In cases where parallel heapdump is not possible due to certain constraints, the VM gracefully falls back to using a single thread for the heapdump process. In such scenarios, the heapdump behavior remains consistent with the previous approach.

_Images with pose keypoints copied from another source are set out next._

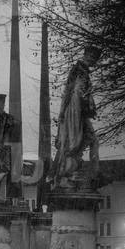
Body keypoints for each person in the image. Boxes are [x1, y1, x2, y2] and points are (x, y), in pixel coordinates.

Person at [51, 46, 102, 189]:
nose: (93, 60)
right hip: (75, 108)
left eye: (95, 58)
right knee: (74, 143)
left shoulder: (83, 71)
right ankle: (66, 176)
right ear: (86, 55)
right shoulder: (79, 70)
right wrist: (63, 112)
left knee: (92, 140)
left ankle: (93, 174)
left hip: (80, 110)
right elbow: (72, 91)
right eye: (91, 57)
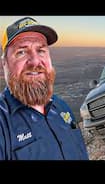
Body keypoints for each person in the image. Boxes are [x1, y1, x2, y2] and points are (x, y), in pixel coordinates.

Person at [0, 17, 89, 160]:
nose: (35, 61)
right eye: (21, 52)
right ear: (4, 64)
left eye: (41, 50)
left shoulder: (61, 108)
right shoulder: (3, 122)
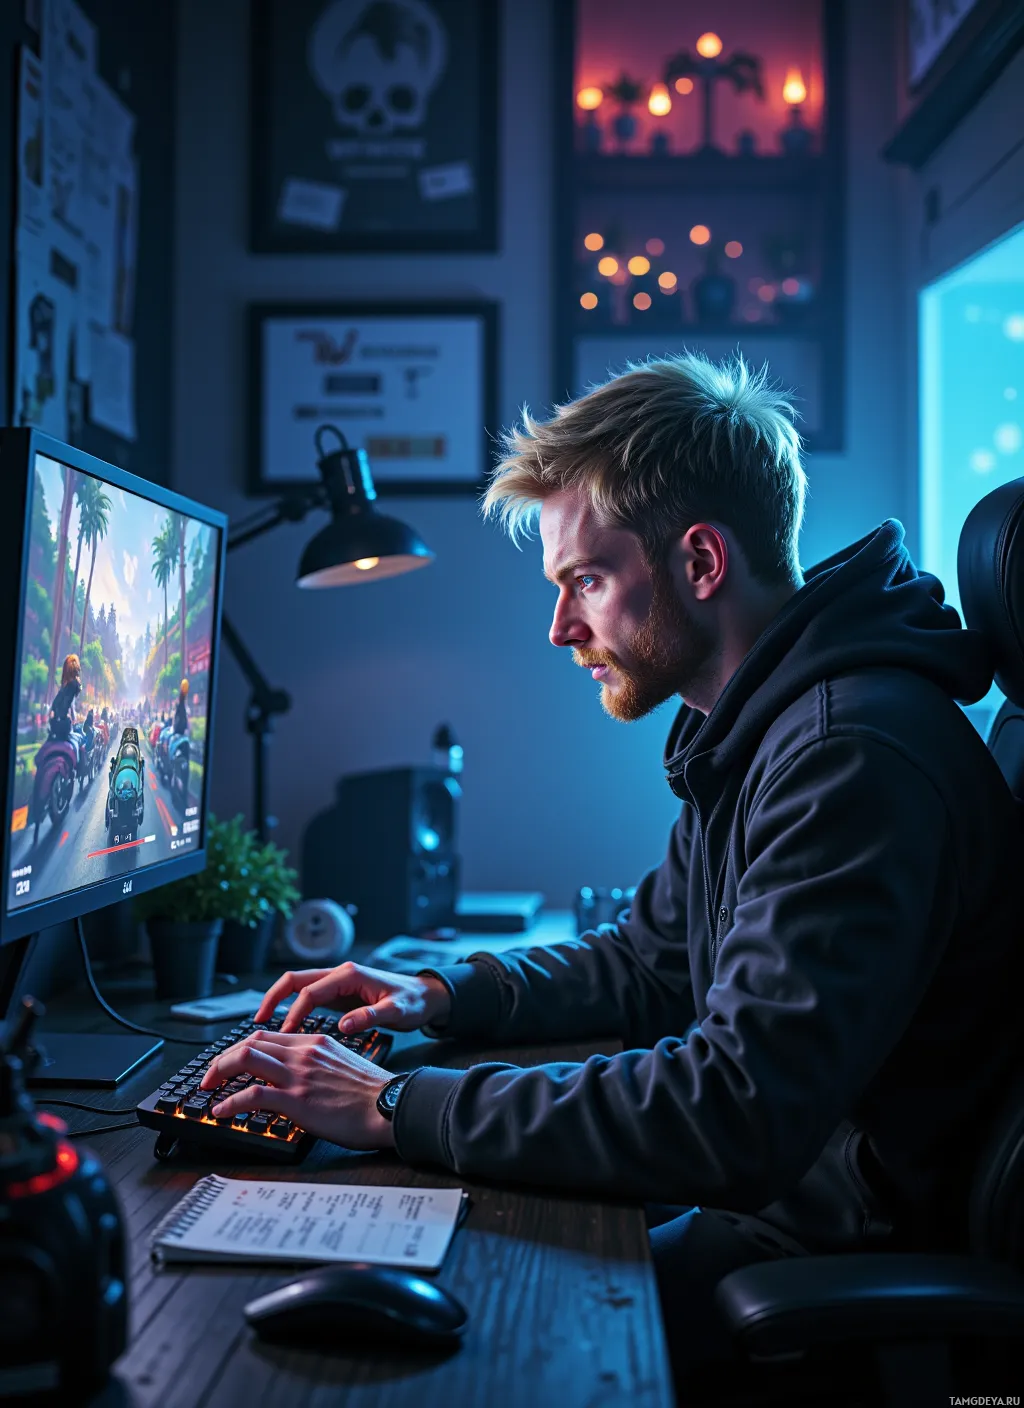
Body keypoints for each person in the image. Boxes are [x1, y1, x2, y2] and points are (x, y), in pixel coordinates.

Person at [198, 353, 1024, 1386]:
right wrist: (439, 994)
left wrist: (394, 1105)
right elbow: (648, 959)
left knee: (476, 1342)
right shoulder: (760, 728)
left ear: (701, 561)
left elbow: (734, 1108)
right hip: (783, 1214)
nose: (561, 628)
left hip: (828, 1258)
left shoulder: (846, 755)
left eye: (584, 580)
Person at [48, 654, 82, 742]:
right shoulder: (71, 685)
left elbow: (60, 704)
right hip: (62, 724)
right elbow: (64, 705)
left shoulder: (68, 686)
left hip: (58, 724)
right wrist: (66, 717)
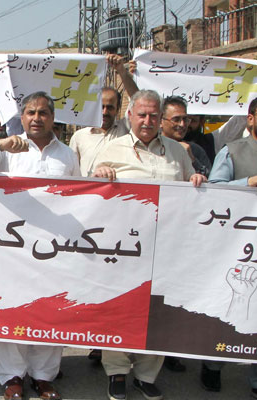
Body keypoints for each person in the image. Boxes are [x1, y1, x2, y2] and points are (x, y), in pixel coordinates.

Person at [0, 92, 79, 400]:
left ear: (53, 118)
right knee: (12, 309)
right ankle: (12, 376)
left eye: (43, 112)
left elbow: (82, 199)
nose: (36, 118)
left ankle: (43, 376)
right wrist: (0, 143)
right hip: (12, 246)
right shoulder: (9, 149)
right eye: (30, 112)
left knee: (50, 309)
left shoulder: (66, 155)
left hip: (53, 247)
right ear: (22, 117)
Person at [92, 90, 206, 400]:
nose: (147, 120)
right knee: (120, 308)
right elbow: (88, 195)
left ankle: (146, 374)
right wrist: (99, 175)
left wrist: (196, 180)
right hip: (122, 248)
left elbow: (189, 185)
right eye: (142, 114)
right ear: (129, 115)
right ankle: (116, 370)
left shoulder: (177, 151)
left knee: (158, 310)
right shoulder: (111, 149)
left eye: (154, 115)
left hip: (165, 247)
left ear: (162, 119)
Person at [205, 97, 257, 397]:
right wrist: (247, 183)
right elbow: (214, 188)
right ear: (250, 119)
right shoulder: (233, 150)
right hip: (239, 244)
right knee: (234, 307)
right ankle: (214, 365)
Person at [68, 54, 137, 177]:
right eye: (101, 107)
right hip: (90, 194)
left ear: (117, 109)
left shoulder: (125, 129)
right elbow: (72, 173)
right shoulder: (79, 137)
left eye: (110, 107)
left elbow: (137, 100)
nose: (105, 112)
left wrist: (121, 70)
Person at [160, 96, 212, 177]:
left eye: (185, 119)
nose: (182, 124)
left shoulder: (195, 150)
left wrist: (192, 159)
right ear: (160, 121)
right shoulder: (151, 147)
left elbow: (210, 180)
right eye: (176, 120)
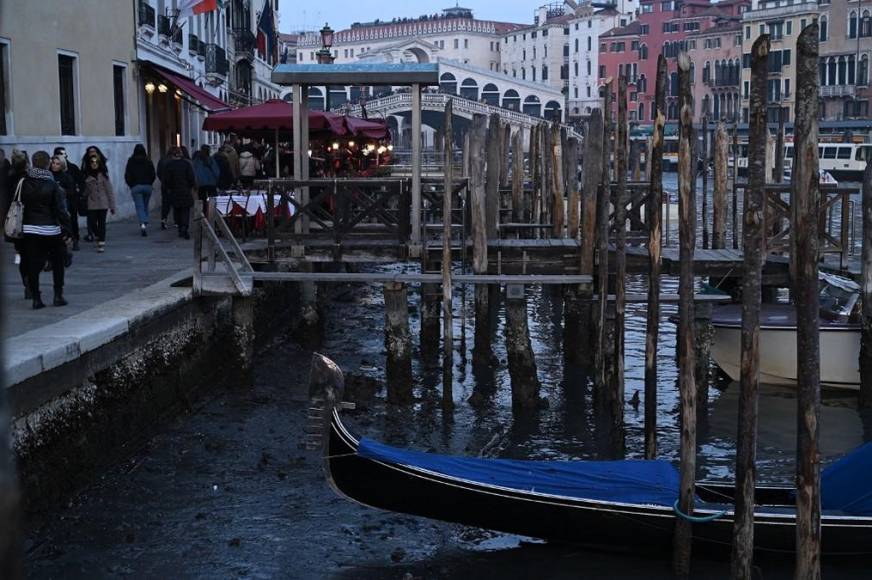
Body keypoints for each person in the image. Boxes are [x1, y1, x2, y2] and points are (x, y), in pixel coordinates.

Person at [20, 151, 71, 309]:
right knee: (57, 262)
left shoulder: (24, 182)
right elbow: (60, 209)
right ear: (47, 163)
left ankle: (36, 298)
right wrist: (68, 227)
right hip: (50, 229)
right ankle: (58, 295)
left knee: (33, 264)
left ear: (33, 163)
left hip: (30, 228)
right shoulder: (52, 183)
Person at [83, 152, 116, 252]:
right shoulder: (87, 176)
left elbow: (109, 191)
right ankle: (97, 234)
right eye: (92, 162)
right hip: (92, 203)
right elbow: (86, 191)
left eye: (96, 162)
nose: (94, 164)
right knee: (92, 222)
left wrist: (112, 206)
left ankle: (101, 243)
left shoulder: (104, 176)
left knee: (102, 223)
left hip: (103, 203)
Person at [162, 147, 196, 239]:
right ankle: (184, 226)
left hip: (174, 191)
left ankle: (180, 226)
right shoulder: (186, 164)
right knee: (185, 210)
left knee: (177, 210)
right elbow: (191, 178)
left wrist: (168, 188)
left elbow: (166, 180)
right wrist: (190, 186)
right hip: (185, 190)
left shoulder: (169, 165)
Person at [54, 147, 83, 250]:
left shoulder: (72, 168)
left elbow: (79, 182)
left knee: (72, 221)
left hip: (70, 201)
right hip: (55, 204)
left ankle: (75, 239)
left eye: (64, 154)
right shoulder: (49, 173)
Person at [124, 144, 156, 236]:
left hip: (136, 186)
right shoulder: (148, 161)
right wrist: (150, 183)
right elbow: (153, 174)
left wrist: (131, 184)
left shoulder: (131, 161)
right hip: (147, 186)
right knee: (145, 205)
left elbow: (127, 174)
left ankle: (143, 223)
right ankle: (144, 221)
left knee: (139, 206)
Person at [156, 150, 173, 230]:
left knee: (165, 203)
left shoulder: (162, 160)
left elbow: (158, 172)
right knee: (177, 204)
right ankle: (177, 222)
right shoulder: (175, 161)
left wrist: (162, 180)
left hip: (165, 185)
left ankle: (164, 219)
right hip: (175, 186)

To gain more insights into the heapdump process, the -Xlog:heapdump
option can be utilized to observe and analyze the details of the heapdump.
Conclusion #
Overall, the introduction of the two-phase approach effectively reduces the application pause time during the heapdump process, it is important to note that the total time required for the heapdump itself may slightly increase. However, considering the reduction of STW time, I think it is an acceptable trade-off. This optimization solely focuses on minimizing the impact on the application pause time, there is still room for optimization in the second merge phase.